After sharing my blog Leadership and the Art of Subtraction, I received emails from readers suggesting I write a book on what I call “skillful life-carving”. I began to look for existing resources and came across Greg McKeown’s Essentialism, which is a better book on the topic than I could ever write.
I love McKeown’s book because of what it’s not. It’s not yet another recipe for how to get more stuff done. Nor is it a guide to life balance. What Essentialism is about is how to make conscious choices about what to say “yes” and “no” to — maximizing your sense of fulfillment by deliberately choosing where to invest your time and energy in order to make your highest contribution.
Essentialism offers a concrete set of disciplines – habits of thinking, doing, and being – that foster clarity and courage, particularly in a world that bombards us 24-7 with information, opportunities, and requests. We need clarity to distinguish life’s noise from our true song. But clarity is not enough. We also need courage to grapple with real trade-offs, to make difficult choices, and to face our often unspoken fear of disappointing others, missing out, or no longer being the “go-to” person.
Essentialism offers three steps that sound simple but, as I am learning, are quite challenging in application.
Step 1 — Explore: Discerning the trivial from the vital few.
In a world that offers us so many choices, Essentialism invites us to systematically survey our options before we commit. This active approach is very different from simply letting opportunities come to us and saying ‘yes’ to as much as we can. Locating the “vital few” in a world of infinite possibilities lies at the intersection of these three questions:
What do I feel deeply inspired by?
What am I particularly talented at?
What meets a significant need?
Step 2 – Eliminate: Cutting out the trivial many.

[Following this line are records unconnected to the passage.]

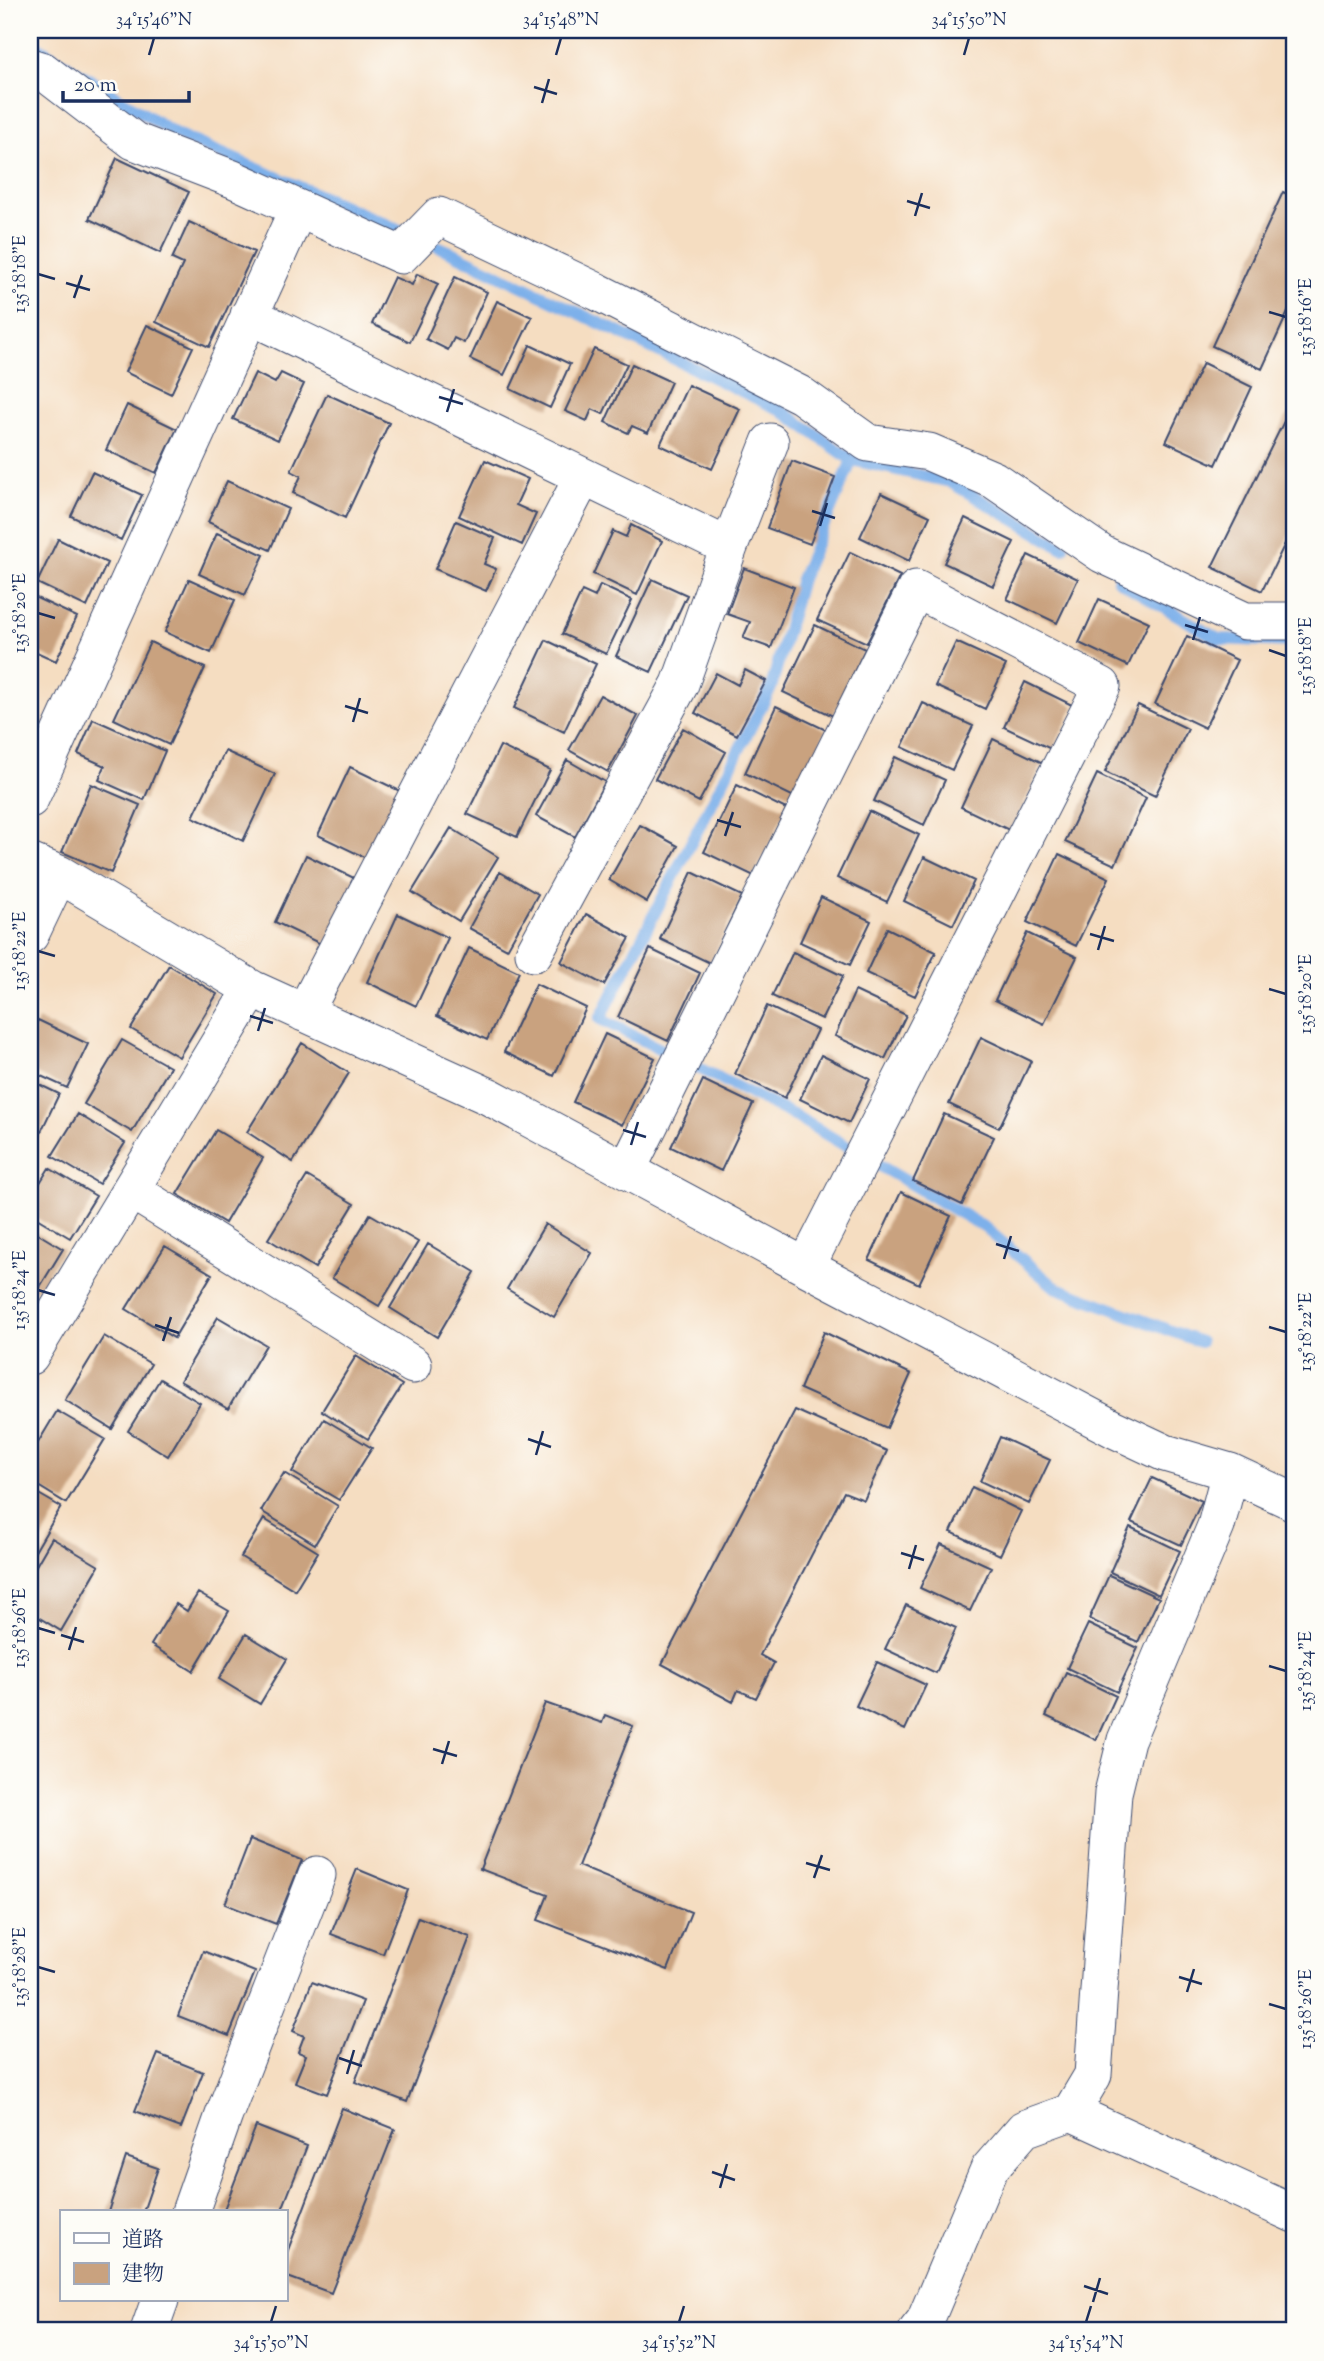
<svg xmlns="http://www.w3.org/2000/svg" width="1324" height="2361" font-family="'Sorts Mill Goudy','Noto Serif JP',serif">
<rect width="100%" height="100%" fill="#fdfcf7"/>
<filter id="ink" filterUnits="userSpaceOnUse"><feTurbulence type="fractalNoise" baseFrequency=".0143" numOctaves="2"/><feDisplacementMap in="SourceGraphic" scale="14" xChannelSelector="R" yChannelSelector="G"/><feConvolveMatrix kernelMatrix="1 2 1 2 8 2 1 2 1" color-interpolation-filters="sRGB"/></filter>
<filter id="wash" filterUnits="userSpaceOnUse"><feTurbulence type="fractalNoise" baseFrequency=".00686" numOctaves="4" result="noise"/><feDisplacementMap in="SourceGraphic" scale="28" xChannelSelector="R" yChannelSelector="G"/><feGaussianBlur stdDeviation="1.57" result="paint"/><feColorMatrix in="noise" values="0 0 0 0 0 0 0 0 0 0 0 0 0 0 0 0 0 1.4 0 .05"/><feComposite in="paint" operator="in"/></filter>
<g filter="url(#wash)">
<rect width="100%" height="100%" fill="#f5ddc1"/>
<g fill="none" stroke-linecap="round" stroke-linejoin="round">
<!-- stream -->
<path stroke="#7db0ea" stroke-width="12" d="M30,42L176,134L451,252L781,410L852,460L950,482L1063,548
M852,460L801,579L771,688L600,1019L795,1116L984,1227L1055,1287L1200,1342
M1118,580L1218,639L1294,642"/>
</g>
<g id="blocks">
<!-- building -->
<path fill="#c9a27f" d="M117,158L189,192L160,253L89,219Z
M1283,192L1294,197V299L1262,369L1212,346Z
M189,222L254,252L209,347L156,322L183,264L172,259Z
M417,274L438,284L410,342L372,324L394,277L412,285Z
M455,277L487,292L464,343L454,338L448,350L426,339Z
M497,301L532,317L504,375L470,359Z
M147,325L193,347L171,394L125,372Z
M530,345L570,364L550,408L510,389Z
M594,349L627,364L603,414L592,409L587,421L565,411Z
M1203,363L1252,387L1216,465L1166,442Z
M632,364L671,382L648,433L632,426L628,433L605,422Z
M255,373L275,383L281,373L304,384L278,440L233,419Z
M688,385L740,409L712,469L660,445Z
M327,394L389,423L345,518L293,493L301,476L291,471Z
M127,405L177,429L156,473L106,450Z
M1288,413L1294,416V525L1262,591L1212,567Z
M485,460L528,479L516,505L536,514L522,545L459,516Z
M792,461L835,477L810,544L767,528Z
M92,472L142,495L121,540L71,516Z
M227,481L288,509L270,550L208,522Z
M881,493L930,516L909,561L860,537Z
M965,518L1014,542L993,586L944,563Z
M456,521L495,538L484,564L496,569L486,591L435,569Z
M631,525L662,541L637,595L593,574L613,531L626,537Z
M217,533L264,555L245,595L199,574Z
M58,539L107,563L87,607L37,583Z
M850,552L900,576L867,643L817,620Z
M1028,555L1078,579L1057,623L1007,599Z
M744,568L794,587L771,648L743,638L750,622L727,614Z
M189,579L235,600L211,653L165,632Z
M652,579L687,595L651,672L616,656Z
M600,585L632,600L606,654L562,634L582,591L595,597Z
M30,595L77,617L56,661L30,649Z
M1099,599L1149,622L1128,666L1079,643Z
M815,625L865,649L833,716L783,692Z
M1187,636L1237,660L1205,728L1155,704Z
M546,640L596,664L564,732L514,708Z
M150,642L205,668L169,745L114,719Z
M956,642L1006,665L985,709L935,686Z
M745,670L766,681L737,735L695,713L716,673L738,685Z
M1025,682L1074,706L1053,750L1004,727Z
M600,695L638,716L608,772L569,750Z
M923,703L973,726L952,770L902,747Z
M1138,705L1188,729L1155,796L1105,772Z
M776,706L826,730L794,797L745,773Z
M93,719L165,751L144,800L99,780L105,766L78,754Z
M683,728L726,752L699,802L655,779Z
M993,739L1043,763L1011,831L961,807Z
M500,746L550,770L517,837L467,814Z
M225,751L275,774L243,841L193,817Z
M895,757L945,780L924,825L874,801Z
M567,760L605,782L575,837L536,816Z
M350,767L400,791L368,859L318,835Z
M1097,774L1146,798L1115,865L1065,842Z
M91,784L140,805L111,873L62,852Z
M737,785L786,809L754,876L704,852Z
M869,811L919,835L887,902L837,878Z
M640,825L678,846L647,902L609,880Z
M451,828L498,857L459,921L412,892Z
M1059,854L1109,878L1076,946L1027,922Z
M306,855L356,879L325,946L275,922Z
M924,857L974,881L953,925L904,901Z
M500,872L538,894L507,949L469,928Z
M692,872L742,896L710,963L660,939Z
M821,897L871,921L850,965L800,942Z
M398,914L448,938L416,1006L367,982Z
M586,914L630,938L604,985L561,962Z
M887,928L936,952L915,996L866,973Z
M1027,933L1077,957L1044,1024L995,1000Z
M469,948L519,972L487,1040L437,1016Z
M650,949L700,973L668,1041L618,1017Z
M793,952L843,976L822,1019L772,996Z
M169,965L217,994L179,1057L131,1029Z
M536,984L586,1008L554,1076L504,1052Z
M855,991L906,1015L885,1059L835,1036Z
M767,1006L817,1030L785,1098L735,1074Z
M38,1020L88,1044L67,1088L30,1071V1038Z
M605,1034L655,1058L622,1125L573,1102Z
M981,1037L1031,1061L999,1128L949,1104Z
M122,1040L170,1067L132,1132L84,1104Z
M302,1043L349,1073L293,1162L247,1132Z
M821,1055L870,1079L849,1123L800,1099Z
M30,1080L59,1094L38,1138L30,1134Z
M703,1080L753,1104L721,1171L671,1147Z
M78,1114L125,1143L99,1184L52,1156Z
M944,1114L994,1137L962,1205L913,1181Z
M216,1130L263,1158L225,1223L177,1194Z
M30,1146L37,1150L30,1166Z
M49,1168L96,1196L70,1238L30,1214V1199Z
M307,1176L354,1204L315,1268L268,1239Z
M901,1192L951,1216L919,1284L869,1260Z
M370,1214L418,1242L379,1306L332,1278Z
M545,1224L592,1253L554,1317L507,1289Z
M30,1229L63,1249L38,1290L30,1286Z
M428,1244L475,1272L437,1337L390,1308Z
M165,1246L212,1274L174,1338L126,1309Z
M218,1317L266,1345L228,1409L180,1381Z
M824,1332L911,1374L887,1428L800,1389Z
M104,1336L151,1364L112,1429L65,1400Z
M356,1356L402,1385L368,1439L322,1411Z
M160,1379L200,1403L168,1456L128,1431Z
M795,1410L887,1451L864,1500L844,1492L760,1655L774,1663L756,1698L738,1690L733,1702L662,1664Z
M57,1411L105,1439L66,1503L30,1481V1456Z
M324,1419L372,1448L339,1500L292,1472Z
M1000,1437L1050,1460L1029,1504L980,1481Z
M284,1473L338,1506L315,1544L261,1511Z
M1152,1478L1202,1501L1181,1545L1131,1522Z
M972,1487L1021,1511L1000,1555L951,1532Z
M30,1489L61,1507L30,1560Z
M264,1519L318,1552L295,1590L241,1557Z
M1130,1527L1180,1551L1159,1595L1110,1572Z
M52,1538L99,1566L61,1631L30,1612V1576Z
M941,1544L991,1567L970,1611L920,1588Z
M1109,1575L1159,1598L1138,1642L1089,1619Z
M198,1593L229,1611L193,1671L151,1645L176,1604L187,1611Z
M906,1605L956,1628L936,1673L885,1649Z
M1088,1624L1138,1648L1117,1692L1067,1668Z
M246,1634L287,1659L260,1704L219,1679Z
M877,1662L926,1685L905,1730L856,1706Z
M1066,1672L1116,1696L1096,1740L1046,1716Z
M545,1703L602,1723L605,1715L633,1726L578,1866L691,1912L668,1970L538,1920L548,1895L480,1869Z
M250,1839L302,1860L276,1924L225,1904Z
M357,1869L408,1890L383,1954L331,1934Z
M418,1917L470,1937L407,2102L355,2082Z
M203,1951L255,1972L229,2036L178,2016Z
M312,1982L363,2001L327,2094L295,2082L306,2055L298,2052L304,2036L293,2031Z
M158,2054L203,2072L181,2128L135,2111Z
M342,2108L395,2129L331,2293L285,2276V2258Z
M256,2126L307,2146L281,2212H223Z
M126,2157L158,2168L143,2212H108Z"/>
</g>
</g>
<g filter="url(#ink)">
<use href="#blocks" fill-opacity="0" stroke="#3c496d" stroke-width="2"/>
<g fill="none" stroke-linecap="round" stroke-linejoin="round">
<!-- street casing -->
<g stroke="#3c496d" stroke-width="39">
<path id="street" d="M30,67L43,71L134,141L233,179L401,255L439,216L598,292L801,395L868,443L929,452L994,480L1102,554L1245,621H1294
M249,315L729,547
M30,799L298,209
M30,862L59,874L252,989L490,1097L806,1267L1114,1429L1165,1453L1230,1472L1294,1502
M30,935L59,874
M534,953L680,684L729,547L770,442
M304,1013L583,477
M627,1170L916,589L1102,686L806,1267
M131,1190L413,1365
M30,1356L252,989
M1071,2112L1294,2214
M190,2212L224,2115L317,1875
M149,2331L160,2300
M917,2331L925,2321L989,2169L1024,2129L1071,2112L1093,2075L1113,1793L1126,1740L1216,1526L1230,1472"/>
</g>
<!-- street -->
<use href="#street" stroke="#fff" stroke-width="37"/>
</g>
</g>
<!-- ticks -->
<path fill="none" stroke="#1b2f5e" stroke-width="2.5" d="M149,55L154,38M556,55L561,38M964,55L969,38M534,87L557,94M542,103L549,79M907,201L930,208M915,216L922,193M38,274L55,279M66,283L90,290M74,298L82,275M1269,312L1286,317M439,397L463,404M447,412L454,389M812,511L835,518M820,526L827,503M38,613L55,618M1185,625L1208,632M1193,640L1200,617M1269,650L1286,656M345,706L368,713M353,722L360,698M717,820L741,827M725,836L733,812M1090,934L1114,941M1098,950L1105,926M38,951L55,956M1269,989L1286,994M250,1016L273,1023M258,1031L265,1008M623,1130L646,1137M631,1145L638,1122M996,1244L1019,1251M1004,1259L1011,1236M38,1290L55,1295M155,1325L179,1333M1269,1327L1286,1332M163,1341L171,1317M528,1439L551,1447M536,1455L543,1431M901,1553L924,1560M909,1569L916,1545M38,1628L55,1633M61,1635L84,1642M69,1650L76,1627M1269,1666L1286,1671M433,1749L457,1756M442,1764L449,1741M806,1863L830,1870M814,1878L822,1855M38,1967L55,1972M1179,1977L1202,1984M1187,1992L1194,1969M1269,2004L1286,2009M339,2058L362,2066M347,2074L354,2050M712,2172L735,2180M720,2188L727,2164M1084,2286L1108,2294M1093,2302L1100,2278M271,2322L276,2306M679,2322L684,2306M1086,2322L1091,2306"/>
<!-- margin -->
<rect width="1324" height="2361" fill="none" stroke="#fdfcf7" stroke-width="77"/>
<!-- legend -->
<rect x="60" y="2210" width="228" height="91" fill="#fdfcf7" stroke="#a3aaba" stroke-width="2"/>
<rect x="74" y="2233" width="35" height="10" fill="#ffffff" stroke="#a3aaba" stroke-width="2"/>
<text x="122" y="2246" font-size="21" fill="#1b2f5e">道路</text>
<rect x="74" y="2263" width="35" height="21" fill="#c9a27f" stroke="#a3aaba" stroke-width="2"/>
<text x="122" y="2280" font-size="21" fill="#1b2f5e">建物</text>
<!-- scale -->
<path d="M63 91v10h126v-10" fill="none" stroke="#1b2f5e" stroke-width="3.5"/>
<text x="74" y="91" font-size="21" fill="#1b2f5e" stroke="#fdfcf7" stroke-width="5" paint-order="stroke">20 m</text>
<rect x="38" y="38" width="1248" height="2284" fill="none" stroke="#1b2f5e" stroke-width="2.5"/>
<g font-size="18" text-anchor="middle" fill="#1b2f5e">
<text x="154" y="25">34°15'46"N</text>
<text x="561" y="25">34°15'48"N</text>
<text x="969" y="25">34°15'50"N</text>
<text transform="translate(19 274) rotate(-90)" y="6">135°18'18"E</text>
<text transform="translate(1305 317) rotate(-90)" y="6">135°18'16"E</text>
<text transform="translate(19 613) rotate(-90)" y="6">135°18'20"E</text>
<text transform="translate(1305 656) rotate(-90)" y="6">135°18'18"E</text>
<text transform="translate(19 951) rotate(-90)" y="6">135°18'22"E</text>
<text transform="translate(1305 994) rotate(-90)" y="6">135°18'20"E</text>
<text transform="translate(19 1290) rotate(-90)" y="6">135°18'24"E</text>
<text transform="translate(1305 1332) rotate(-90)" y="6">135°18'22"E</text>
<text transform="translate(19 1628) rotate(-90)" y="6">135°18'26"E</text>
<text transform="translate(1305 1671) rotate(-90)" y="6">135°18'24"E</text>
<text transform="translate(19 1967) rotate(-90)" y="6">135°18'28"E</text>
<text transform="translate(1305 2009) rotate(-90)" y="6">135°18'26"E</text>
<text x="271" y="2348">34°15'50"N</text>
<text x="679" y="2348">34°15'52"N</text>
<text x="1086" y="2348">34°15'54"N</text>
</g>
</svg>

Just as award-winning film editors learn to delete a great scene from a film in order to preserve the core story line, we must become skillful editors of our lives. McKeown wisely points out that saying “no” is not just a mental discipline. It’s an emotional discipline too. Saying “no” to the “trivial many” often means disappointing others. So, in my next blog, I’ll be sure to share some of McKeown’s insights about how to deliver a clear, diplomatic, and compassionate “no.”
Step 3 – Execute: Removing obstacles and making execution effortless.
While non-essentialists tend to force execution to get as much done as possible, essentialists use the time they saved by eliminating the non-vital to develop a system to let their efforts flow without friction. Basic disciplines in this step include:
Building in buffers for unexpected disruptions rather than assuming things will go as planned.
Working toward minimum viable progress rather than going for perfection out the gate.
Designing routines that enshrine what is essential rather than allowing counter-productive routines (e.g., checking email constantly) to take hold.
Focusing on what can be accomplished in the present moment rather than worrying about the future or rehashing what did not go right in the past.
If your default answer to “how are you?” is “really busy” but in truth, you don’t feel like you are getting anywhere, read this book. If you feel stretched beyond what’s reasonable and can’t figure out what to do about it, read this book. Applying even a few of McKeown’s strategies will move you toward greater calm and meaning in your work and personal life.